*PROVIDED MATERIAL*:
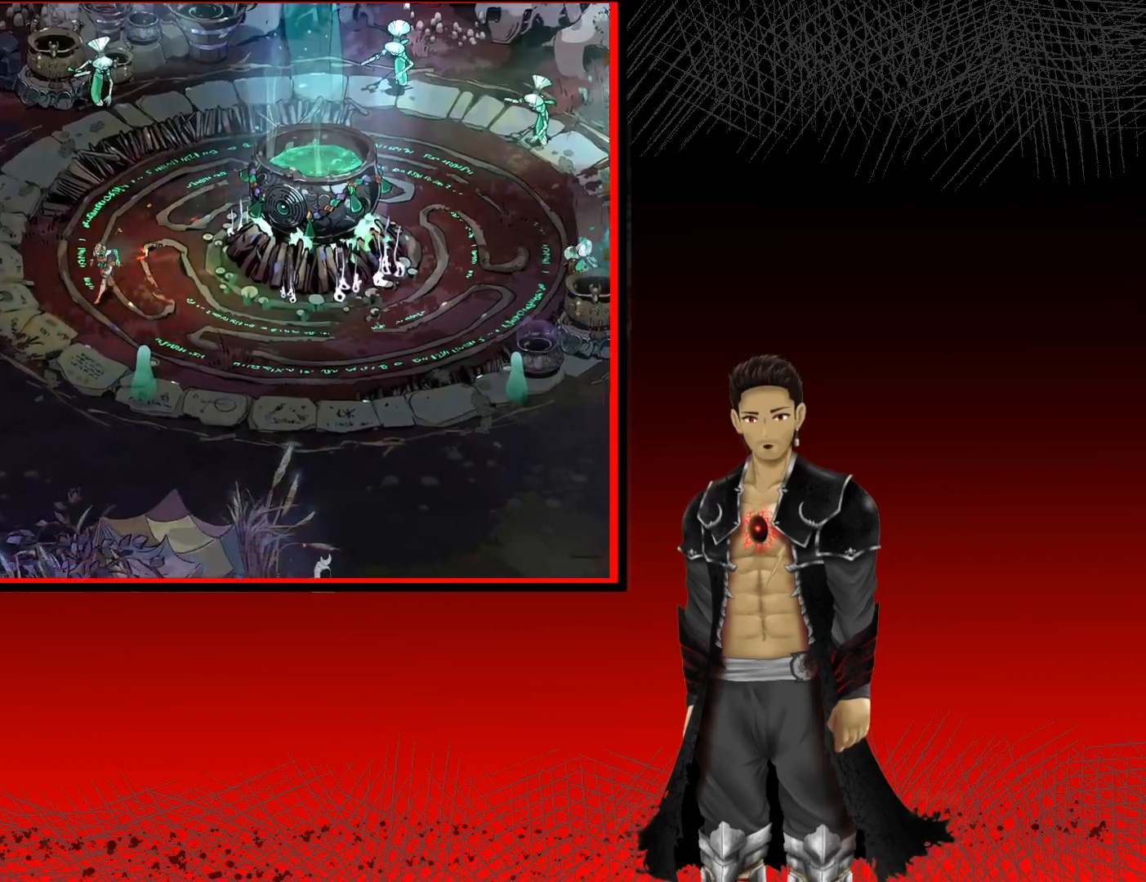
{"buttons": [], "left_stick": "down-left", "right_stick": "center", "events": []}
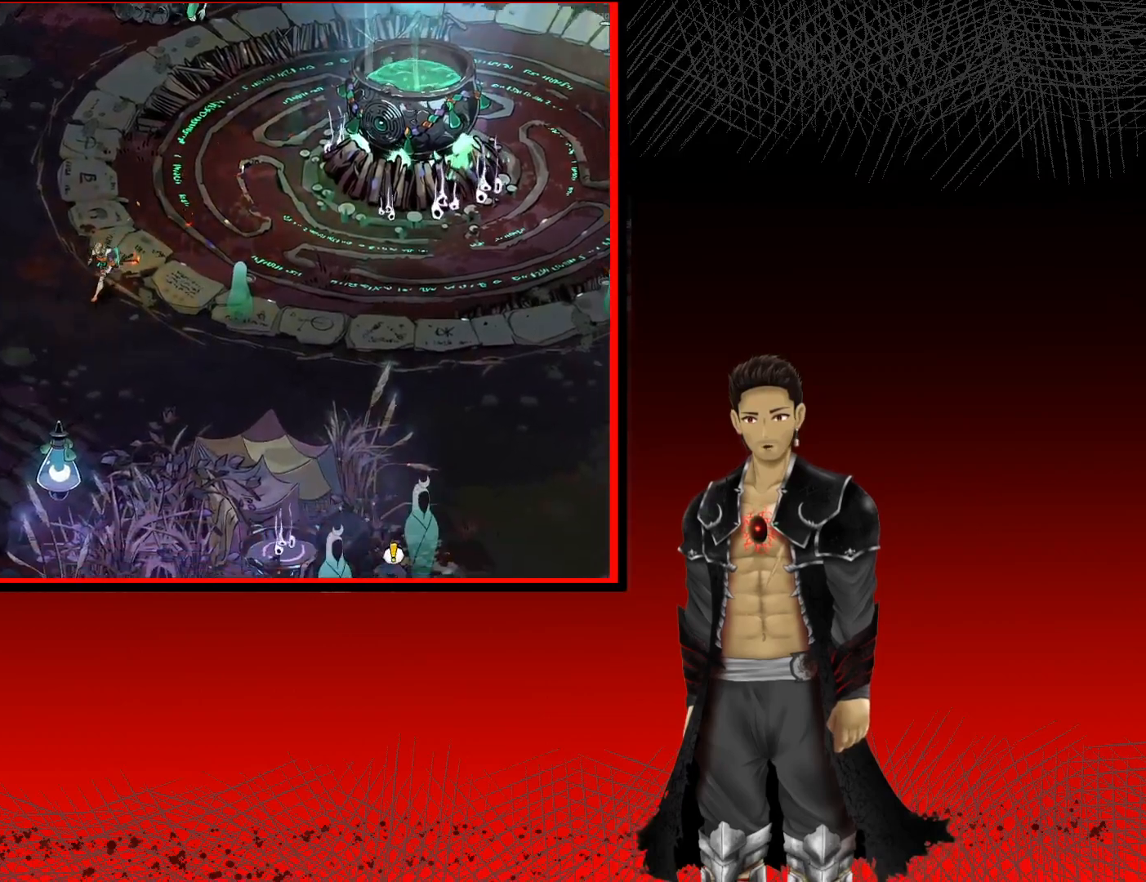
{"buttons": [], "left_stick": "down-left", "right_stick": "center", "events": []}
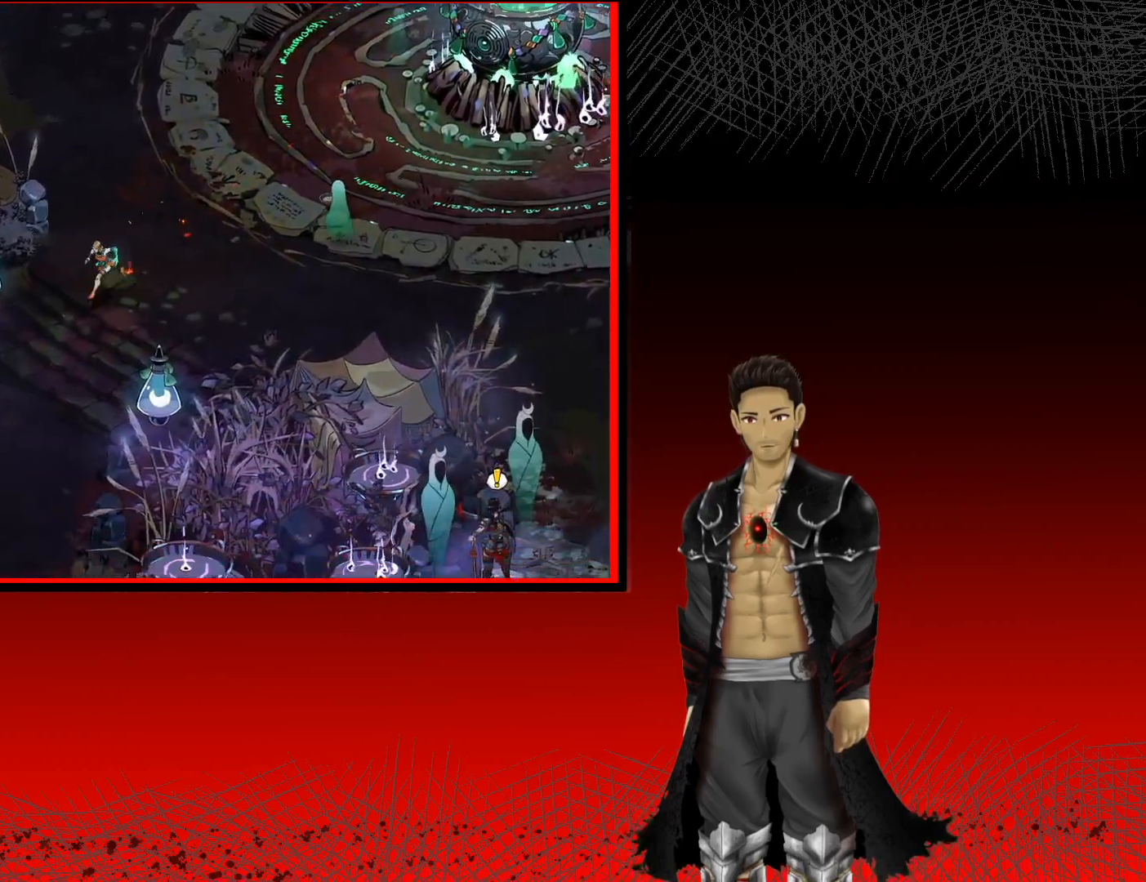
{"buttons": [], "left_stick": "down-left", "right_stick": "center", "events": []}
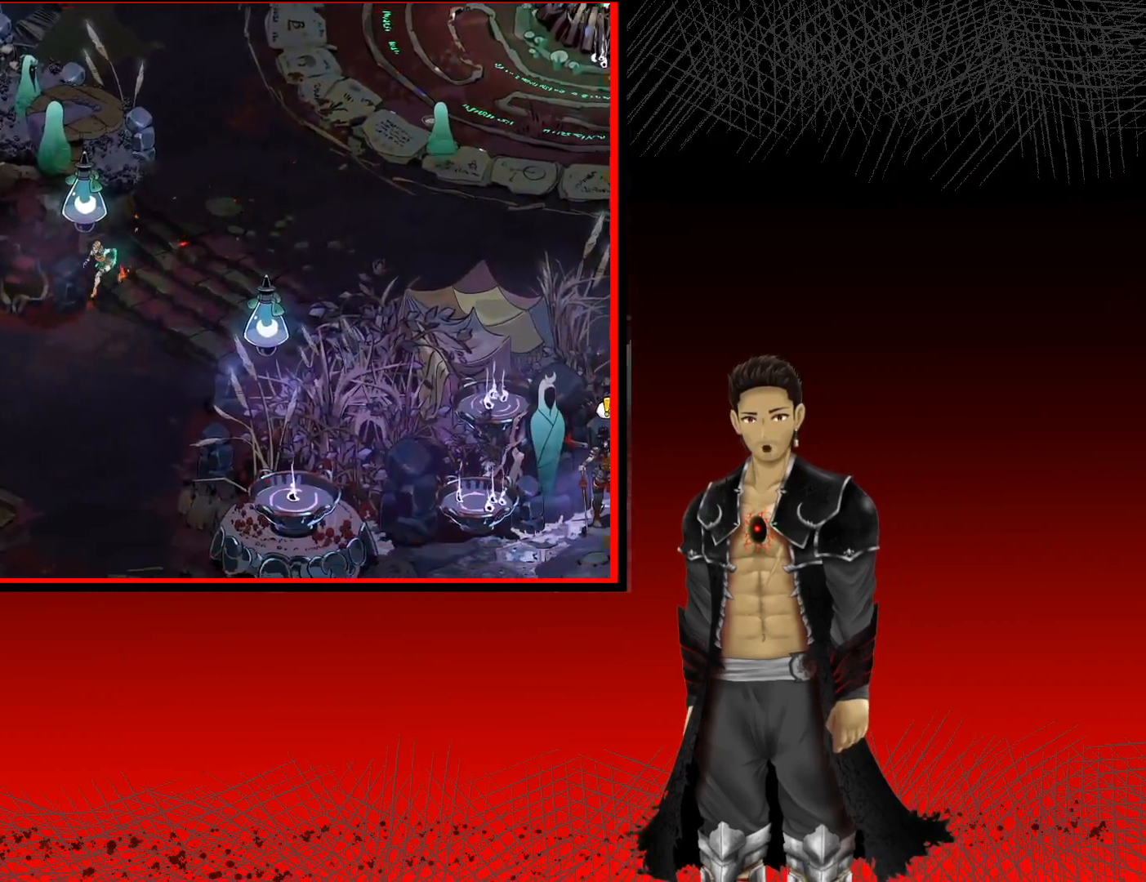
{"buttons": [], "left_stick": "down", "right_stick": "center", "events": [[467, "left_stick", "down"]]}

*TASK INSTRUCTIONS*: Copy the material verbatim. The pictures are not part of the copy.

*RESULT OF THE EXERCISE*:
{"buttons": [], "left_stick": "down-left", "right_stick": "center", "events": []}
{"buttons": [], "left_stick": "down-left", "right_stick": "center", "events": []}
{"buttons": [], "left_stick": "down-left", "right_stick": "center", "events": []}
{"buttons": [], "left_stick": "down", "right_stick": "center", "events": [[467, "left_stick", "down"]]}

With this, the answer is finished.